## EXERCISE
Beneath this task are the entries; from the line with "Συνεντεύξεις" through the last one, transcribe every line exactly and nothing else, skipping pictures.

## INFORMATION SUPPLIED
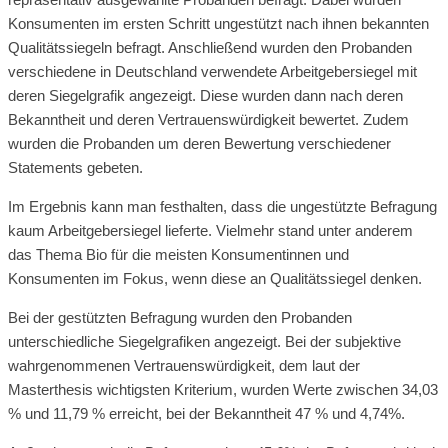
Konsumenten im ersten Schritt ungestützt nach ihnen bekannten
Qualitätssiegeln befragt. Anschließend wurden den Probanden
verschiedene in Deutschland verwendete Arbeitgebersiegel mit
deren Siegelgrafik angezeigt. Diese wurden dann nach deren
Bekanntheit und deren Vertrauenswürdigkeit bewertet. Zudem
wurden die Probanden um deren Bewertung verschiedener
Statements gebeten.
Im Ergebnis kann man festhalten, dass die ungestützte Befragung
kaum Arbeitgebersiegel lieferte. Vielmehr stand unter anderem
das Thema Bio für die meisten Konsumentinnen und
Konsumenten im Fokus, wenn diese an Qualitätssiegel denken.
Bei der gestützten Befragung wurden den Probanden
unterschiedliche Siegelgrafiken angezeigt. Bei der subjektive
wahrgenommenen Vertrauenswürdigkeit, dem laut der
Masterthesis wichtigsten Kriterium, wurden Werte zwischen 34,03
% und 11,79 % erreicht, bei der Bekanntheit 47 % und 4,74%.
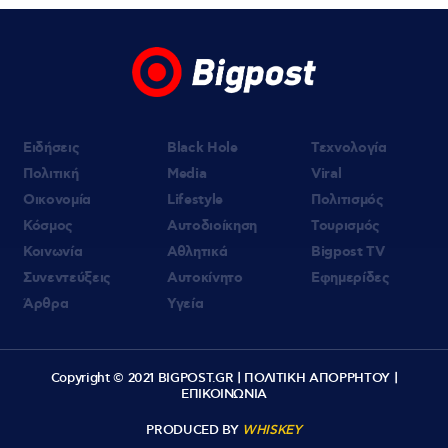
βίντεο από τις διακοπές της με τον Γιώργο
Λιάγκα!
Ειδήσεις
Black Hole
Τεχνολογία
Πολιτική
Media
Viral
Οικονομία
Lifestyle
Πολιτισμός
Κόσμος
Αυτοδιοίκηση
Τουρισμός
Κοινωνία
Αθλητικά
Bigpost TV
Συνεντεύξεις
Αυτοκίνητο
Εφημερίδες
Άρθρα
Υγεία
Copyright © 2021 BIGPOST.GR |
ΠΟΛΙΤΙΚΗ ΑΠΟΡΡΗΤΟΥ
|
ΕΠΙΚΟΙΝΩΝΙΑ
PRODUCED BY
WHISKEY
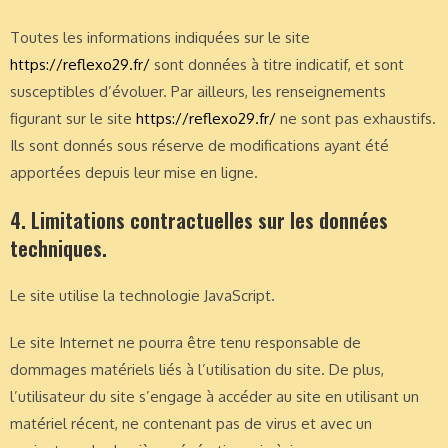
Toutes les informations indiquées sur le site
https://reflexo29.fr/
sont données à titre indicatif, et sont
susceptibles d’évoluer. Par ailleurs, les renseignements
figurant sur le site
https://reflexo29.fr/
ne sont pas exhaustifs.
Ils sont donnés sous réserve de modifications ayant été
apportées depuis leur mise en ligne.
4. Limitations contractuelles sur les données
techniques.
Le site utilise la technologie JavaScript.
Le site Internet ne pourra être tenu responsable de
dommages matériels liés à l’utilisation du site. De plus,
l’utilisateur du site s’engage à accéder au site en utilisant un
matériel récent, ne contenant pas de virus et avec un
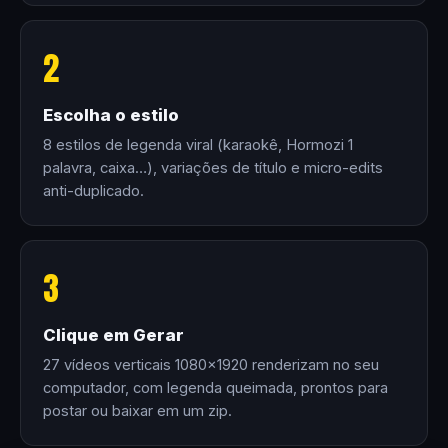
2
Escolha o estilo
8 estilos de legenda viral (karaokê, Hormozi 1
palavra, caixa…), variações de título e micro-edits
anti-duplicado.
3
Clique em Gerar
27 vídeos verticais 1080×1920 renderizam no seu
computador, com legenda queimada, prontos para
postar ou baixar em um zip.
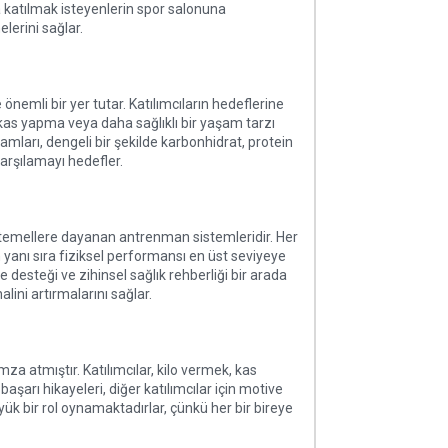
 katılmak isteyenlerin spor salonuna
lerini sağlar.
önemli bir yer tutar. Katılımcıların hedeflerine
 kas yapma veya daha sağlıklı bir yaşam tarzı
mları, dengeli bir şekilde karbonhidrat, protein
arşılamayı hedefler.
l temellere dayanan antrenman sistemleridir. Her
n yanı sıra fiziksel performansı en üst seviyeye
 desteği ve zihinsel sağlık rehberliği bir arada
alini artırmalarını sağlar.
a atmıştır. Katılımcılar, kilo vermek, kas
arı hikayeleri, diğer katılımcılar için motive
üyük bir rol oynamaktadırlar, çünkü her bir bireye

## RESPONSE
Συνεντεύξεις
Αυτοκίνητο
Εφημερίδες
Άρθρα
Υγεία
Copyright © 2021 BIGPOST.GR |
ΠΟΛΙΤΙΚΗ ΑΠΟΡΡΗΤΟΥ
|
ΕΠΙΚΟΙΝΩΝΙΑ
PRODUCED BY
WHISKEY
Toutes les informations indiquées sur le site
https://reflexo29.fr/
sont données à titre indicatif, et sont
susceptibles d’évoluer. Par ailleurs, les renseignements
figurant sur le site
https://reflexo29.fr/
ne sont pas exhaustifs.
Ils sont donnés sous réserve de modifications ayant été
apportées depuis leur mise en ligne.
4. Limitations contractuelles sur les données
techniques.
Le site utilise la technologie JavaScript.
Le site Internet ne pourra être tenu responsable de
dommages matériels liés à l’utilisation du site. De plus,
l’utilisateur du site s’engage à accéder au site en utilisant un
matériel récent, ne contenant pas de virus et avec un
2
Escolha o estilo
8 estilos de legenda viral (karaokê, Hormozi 1
palavra, caixa…), variações de título e micro-edits
anti-duplicado.
3
Clique em Gerar
27 vídeos verticais 1080×1920 renderizam no seu
computador, com legenda queimada, prontos para
postar ou baixar em um zip.
 katılmak isteyenlerin spor salonuna
lerini sağlar.
önemli bir yer tutar. Katılımcıların hedeflerine
 kas yapma veya daha sağlıklı bir yaşam tarzı
mları, dengeli bir şekilde karbonhidrat, protein
arşılamayı hedefler.
l temellere dayanan antrenman sistemleridir. Her
n yanı sıra fiziksel performansı en üst seviyeye
 desteği ve zihinsel sağlık rehberliği bir arada
alini artırmalarını sağlar.
a atmıştır. Katılımcılar, kilo vermek, kas
arı hikayeleri, diğer katılımcılar için motive
üyük bir rol oynamaktadırlar, çünkü her bir bireye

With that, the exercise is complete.